» COMPLETE THE FOLLOWING
A – In the Python decorators tutorial, what kind of function is magic() said to be?
B – Copy everything in the Python decorators tutorial from "Let's say I" down to "function it's given.".

» DOCUMENT SEGMENT
= = = =
A double asterisk is used for variadic keyword arguments:


        def is_there_a_cow(**kwargs):
            return "cow" in kwargs and kwargs["cow"] is True
    

**kwargs will be a dictionary where the keys are the argument name and the value is the argument.

Decorators

Let's say I want to write a "magic" function that allows me to modify any given function so that we first print out the arguments of the given function before calling it.

The magic function should work for any function it's given.

The magic function should return a new function that acts exactly like the given function except it prints out the arguments first.

I can do this right now with the python we have learned:


        def magic(some_function):

            def wrap(*args, **kwargs):
                print(f"Arguments are: {args}.")
                print(f"Keyword-arguments are: {kwargs}.")
                return some_function(*args, **kwargs)

            return wrap
    

magic() is an example of a higher-order function.

It takes another functions as an argument and returns a function as a result.

In python (and many languages) functions are just like any other thing.

Let's see this in use:


        from requests import get

        magical_get = magic(get)

        # Will first print out:
        #    Arguments are: ["http://www.google.com"].
        #    Keyword-arguments are: {"auth": "password"}.
        response = magical_get("http://www.google.com",
                               auth="mypassword")

    

Another example:


        # Remember this one?
        def add(*args):
            total = 0
            for number in args:
                total += number
            return total

        magic_add = magic(add)

        # Will first print out:
        #    Arguments are: [1, 2].
        #    Keyword-arguments are: {}.
        magic_add(1, 2)
        # Will first print out:
        #    Arguments are: [3, 4, 5].
        #    Keyword-arguments are: {}.
        magic_add(3, 4, 5)
    

Python gives us some syntax to allow us to easily "decorate" our functions with magic:


        @magic
        def add(*args):
            total = 0
            for number in args:
                total += number
            return total
    

Is equivalent to this:


        def add(*args):
            total = 0
            for number in args:
                total += number
            return total

        add = magic(add)
= = = =
» EXCERPTED DATA

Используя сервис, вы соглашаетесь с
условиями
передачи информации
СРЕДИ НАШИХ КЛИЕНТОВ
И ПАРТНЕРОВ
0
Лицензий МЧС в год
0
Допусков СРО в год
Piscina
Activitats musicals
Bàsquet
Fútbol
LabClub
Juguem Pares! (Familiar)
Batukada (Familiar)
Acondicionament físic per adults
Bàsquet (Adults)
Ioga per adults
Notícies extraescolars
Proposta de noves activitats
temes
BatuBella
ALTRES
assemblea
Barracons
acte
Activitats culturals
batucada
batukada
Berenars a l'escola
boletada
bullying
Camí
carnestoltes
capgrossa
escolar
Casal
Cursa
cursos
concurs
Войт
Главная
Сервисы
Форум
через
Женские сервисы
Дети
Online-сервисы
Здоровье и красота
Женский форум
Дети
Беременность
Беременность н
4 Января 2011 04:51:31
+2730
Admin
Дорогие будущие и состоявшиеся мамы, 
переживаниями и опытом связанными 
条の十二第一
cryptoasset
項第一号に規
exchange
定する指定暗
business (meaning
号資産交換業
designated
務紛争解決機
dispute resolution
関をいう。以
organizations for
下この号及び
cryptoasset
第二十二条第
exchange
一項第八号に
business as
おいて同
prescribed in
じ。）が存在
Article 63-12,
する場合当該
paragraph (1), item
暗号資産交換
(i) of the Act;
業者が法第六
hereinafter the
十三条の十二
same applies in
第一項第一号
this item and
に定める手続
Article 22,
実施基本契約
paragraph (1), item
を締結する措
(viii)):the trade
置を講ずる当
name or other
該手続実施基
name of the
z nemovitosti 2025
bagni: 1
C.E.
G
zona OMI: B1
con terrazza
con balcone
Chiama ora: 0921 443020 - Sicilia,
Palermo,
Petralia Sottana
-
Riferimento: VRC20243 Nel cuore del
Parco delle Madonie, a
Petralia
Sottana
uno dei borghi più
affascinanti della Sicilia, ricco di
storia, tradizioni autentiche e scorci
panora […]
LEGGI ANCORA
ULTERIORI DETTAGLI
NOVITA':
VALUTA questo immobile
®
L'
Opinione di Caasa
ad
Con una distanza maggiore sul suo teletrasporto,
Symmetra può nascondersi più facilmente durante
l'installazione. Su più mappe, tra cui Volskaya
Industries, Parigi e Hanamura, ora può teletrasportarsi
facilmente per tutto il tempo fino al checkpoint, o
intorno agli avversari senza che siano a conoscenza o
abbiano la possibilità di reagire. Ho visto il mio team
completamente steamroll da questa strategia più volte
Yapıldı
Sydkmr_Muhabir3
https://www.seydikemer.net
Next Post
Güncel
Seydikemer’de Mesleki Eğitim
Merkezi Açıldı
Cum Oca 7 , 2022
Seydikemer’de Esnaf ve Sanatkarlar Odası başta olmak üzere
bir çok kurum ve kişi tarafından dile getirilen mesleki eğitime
= = = =
» WRITTEN RESPONSES
A – A higher-order function.

B –
Let's say I want to write a "magic" function that allows me to modify any given function so that we first print out the arguments of the given function before calling it.

The magic function should work for any function it's given.